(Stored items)

☆ ☆ ☆ ☆

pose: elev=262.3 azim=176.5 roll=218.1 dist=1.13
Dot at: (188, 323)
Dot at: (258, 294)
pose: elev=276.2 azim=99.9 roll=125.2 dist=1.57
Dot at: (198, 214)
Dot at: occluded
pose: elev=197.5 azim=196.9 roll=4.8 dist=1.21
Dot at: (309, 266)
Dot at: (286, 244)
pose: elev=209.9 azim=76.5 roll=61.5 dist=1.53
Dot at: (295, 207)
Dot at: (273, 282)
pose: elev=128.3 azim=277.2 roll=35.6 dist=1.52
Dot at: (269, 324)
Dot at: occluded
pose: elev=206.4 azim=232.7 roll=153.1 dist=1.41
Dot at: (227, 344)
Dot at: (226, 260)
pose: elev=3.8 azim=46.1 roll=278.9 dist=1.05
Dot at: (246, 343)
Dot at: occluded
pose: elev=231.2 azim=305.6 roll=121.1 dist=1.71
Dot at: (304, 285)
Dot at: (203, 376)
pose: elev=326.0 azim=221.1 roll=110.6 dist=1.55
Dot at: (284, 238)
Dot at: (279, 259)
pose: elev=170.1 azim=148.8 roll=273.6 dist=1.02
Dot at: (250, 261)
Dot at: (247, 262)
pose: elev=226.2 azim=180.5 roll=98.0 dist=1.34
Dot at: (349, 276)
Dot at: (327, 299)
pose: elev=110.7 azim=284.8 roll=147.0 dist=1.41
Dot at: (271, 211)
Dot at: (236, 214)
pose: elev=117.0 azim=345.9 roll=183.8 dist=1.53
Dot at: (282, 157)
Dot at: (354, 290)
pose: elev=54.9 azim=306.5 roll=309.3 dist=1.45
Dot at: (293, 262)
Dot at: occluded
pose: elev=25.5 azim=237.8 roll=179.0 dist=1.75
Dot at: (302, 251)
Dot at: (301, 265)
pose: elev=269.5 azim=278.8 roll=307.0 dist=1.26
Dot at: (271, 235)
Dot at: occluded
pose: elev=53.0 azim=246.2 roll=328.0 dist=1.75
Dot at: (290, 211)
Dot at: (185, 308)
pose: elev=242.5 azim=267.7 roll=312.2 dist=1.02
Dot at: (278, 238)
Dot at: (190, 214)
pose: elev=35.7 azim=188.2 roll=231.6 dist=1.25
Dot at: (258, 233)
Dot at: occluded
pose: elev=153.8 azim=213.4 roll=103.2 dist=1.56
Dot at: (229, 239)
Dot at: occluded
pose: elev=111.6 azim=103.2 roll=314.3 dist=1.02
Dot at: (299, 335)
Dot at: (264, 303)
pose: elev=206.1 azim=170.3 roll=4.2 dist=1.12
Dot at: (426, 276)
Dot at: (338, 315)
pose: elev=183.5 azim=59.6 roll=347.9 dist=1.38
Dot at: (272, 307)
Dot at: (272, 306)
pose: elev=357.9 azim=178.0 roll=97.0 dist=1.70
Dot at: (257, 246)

☆ ☆ ☆ ☆

- _Work to do_
Update the items above by changing each "pose" to "view" and leaving everything else the same.

- _Solution to this task_
view: elev=262.3 azim=176.5 roll=218.1 dist=1.13
Dot at: (188, 323)
Dot at: (258, 294)
view: elev=276.2 azim=99.9 roll=125.2 dist=1.57
Dot at: (198, 214)
Dot at: occluded
view: elev=197.5 azim=196.9 roll=4.8 dist=1.21
Dot at: (309, 266)
Dot at: (286, 244)
view: elev=209.9 azim=76.5 roll=61.5 dist=1.53
Dot at: (295, 207)
Dot at: (273, 282)
view: elev=128.3 azim=277.2 roll=35.6 dist=1.52
Dot at: (269, 324)
Dot at: occluded
view: elev=206.4 azim=232.7 roll=153.1 dist=1.41
Dot at: (227, 344)
Dot at: (226, 260)
view: elev=3.8 azim=46.1 roll=278.9 dist=1.05
Dot at: (246, 343)
Dot at: occluded
view: elev=231.2 azim=305.6 roll=121.1 dist=1.71
Dot at: (304, 285)
Dot at: (203, 376)
view: elev=326.0 azim=221.1 roll=110.6 dist=1.55
Dot at: (284, 238)
Dot at: (279, 259)
view: elev=170.1 azim=148.8 roll=273.6 dist=1.02
Dot at: (250, 261)
Dot at: (247, 262)
view: elev=226.2 azim=180.5 roll=98.0 dist=1.34
Dot at: (349, 276)
Dot at: (327, 299)
view: elev=110.7 azim=284.8 roll=147.0 dist=1.41
Dot at: (271, 211)
Dot at: (236, 214)
view: elev=117.0 azim=345.9 roll=183.8 dist=1.53
Dot at: (282, 157)
Dot at: (354, 290)
view: elev=54.9 azim=306.5 roll=309.3 dist=1.45
Dot at: (293, 262)
Dot at: occluded
view: elev=25.5 azim=237.8 roll=179.0 dist=1.75
Dot at: (302, 251)
Dot at: (301, 265)
view: elev=269.5 azim=278.8 roll=307.0 dist=1.26
Dot at: (271, 235)
Dot at: occluded
view: elev=53.0 azim=246.2 roll=328.0 dist=1.75
Dot at: (290, 211)
Dot at: (185, 308)
view: elev=242.5 azim=267.7 roll=312.2 dist=1.02
Dot at: (278, 238)
Dot at: (190, 214)
view: elev=35.7 azim=188.2 roll=231.6 dist=1.25
Dot at: (258, 233)
Dot at: occluded
view: elev=153.8 azim=213.4 roll=103.2 dist=1.56
Dot at: (229, 239)
Dot at: occluded
view: elev=111.6 azim=103.2 roll=314.3 dist=1.02
Dot at: (299, 335)
Dot at: (264, 303)
view: elev=206.1 azim=170.3 roll=4.2 dist=1.12
Dot at: (426, 276)
Dot at: (338, 315)
view: elev=183.5 azim=59.6 roll=347.9 dist=1.38
Dot at: (272, 307)
Dot at: (272, 306)
view: elev=357.9 azim=178.0 roll=97.0 dist=1.70
Dot at: (257, 246)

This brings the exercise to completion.